Personas que debían ser de las aldeas cercanas se abrazaban, aunque hasta hace unos minutos la mayoría eran desconocidos, sus caras reflejaban una extraña mezcolanza entre alegría y pena, entre alivio y desesperación. Muchos lloraban mientras miraban hacia los lados, no estaban, aquellos que a los que esperaban encontrar nunca regresaron.

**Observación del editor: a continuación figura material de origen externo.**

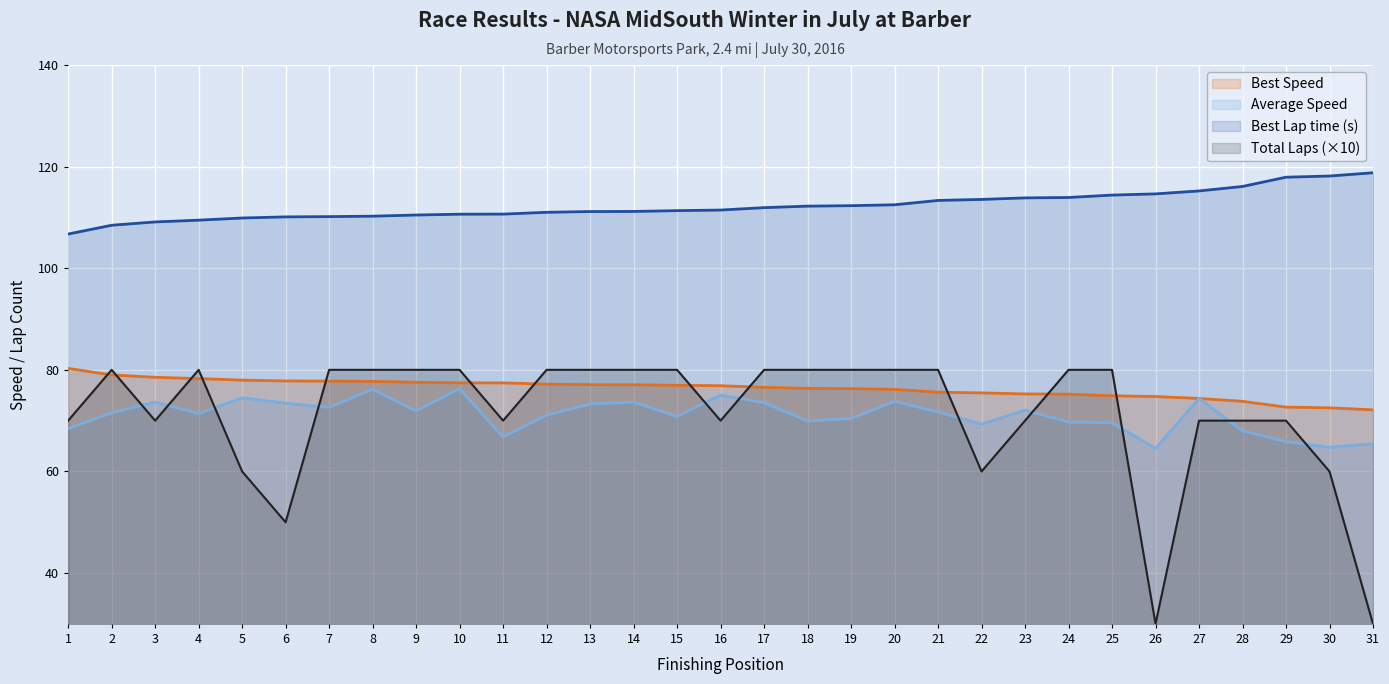

At 1, list the series in order from largest to smallest.

Best Lap time (s), Best Speed, Total Laps (×10), Average Speed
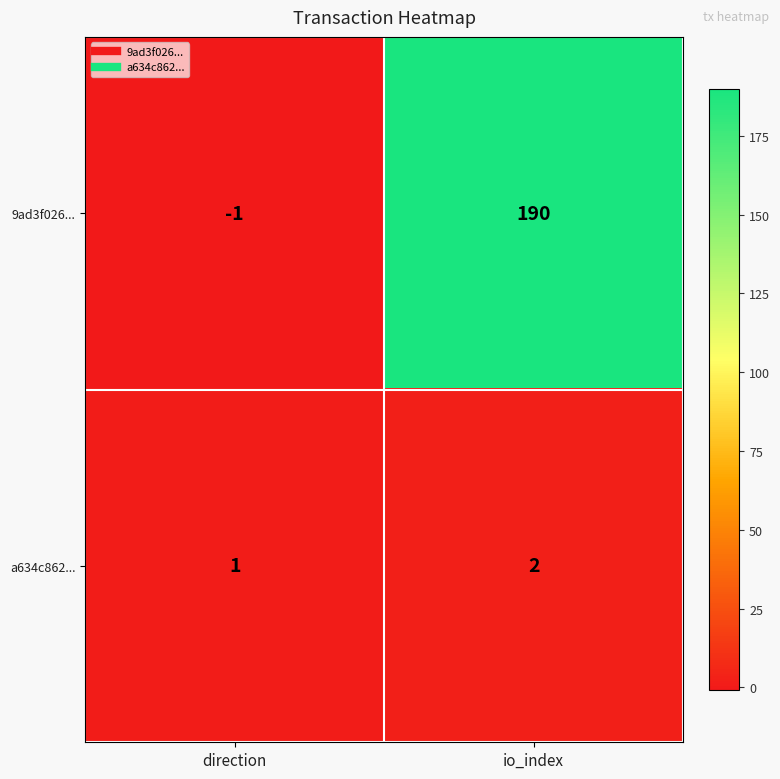

How many categories are shown in the chart?

2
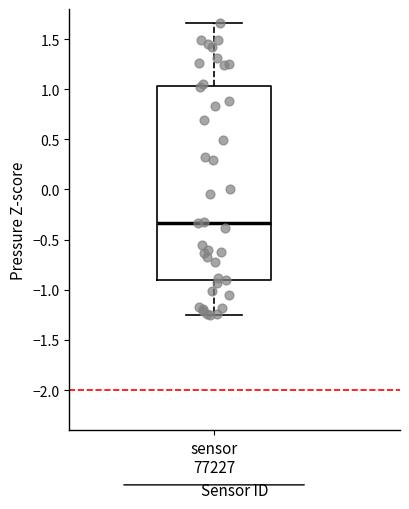

Transcribe this box plot: give where the median line is, the range the box spans, and where the two whiskers end, as read against the y-axis. The values are not printed on the chart, so give them approximately, as read against the axis.

median -0.35, box -0.90 to 1.05, whiskers -1.25 to 1.65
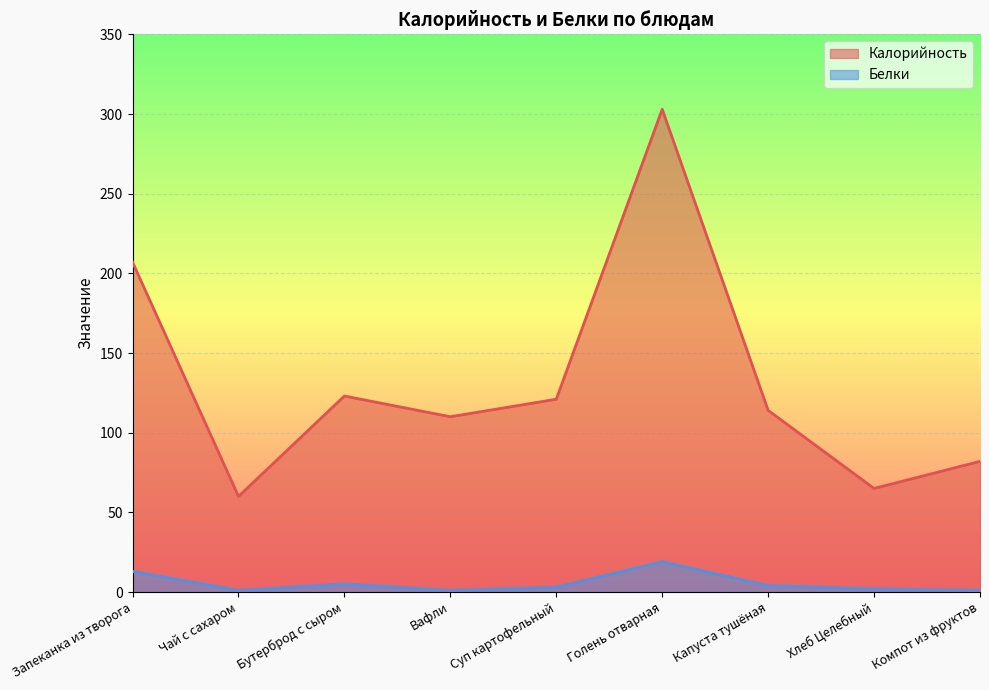

What is the label of the 6th point from the right?

Вафли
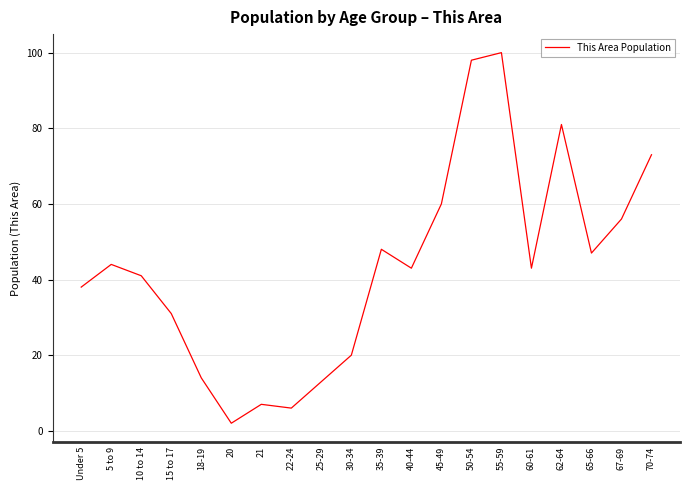

What is the greatest value displayed?

100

Aunque yo no pude entender la magnitud de aquella tarde hasta pasados muchos años, mi padre intentó explicármelo a los pocos días. Estábamos en casa de mis abuelos, un pisito pequeño en una gran ciudad y yo no paraba de preguntar cuando volveríamos a casa ya que mis muñecas se habían quedado solas y a ellas les asustaban los truenos:


“Nena, ha llovido tanto estos meses que la presa del río que estaba al lado de la aldea se llenó tanto, tanto, tanto de agua que hizo que se rompiera, así que el agua corrió fuerte hacia la aldea y sumergió las casas, pero no te preocupes, tus muñecas se convirtieron en sirenas y se fueron al mar a nadar”


Fue la primera vez que veía a mi padre llorar.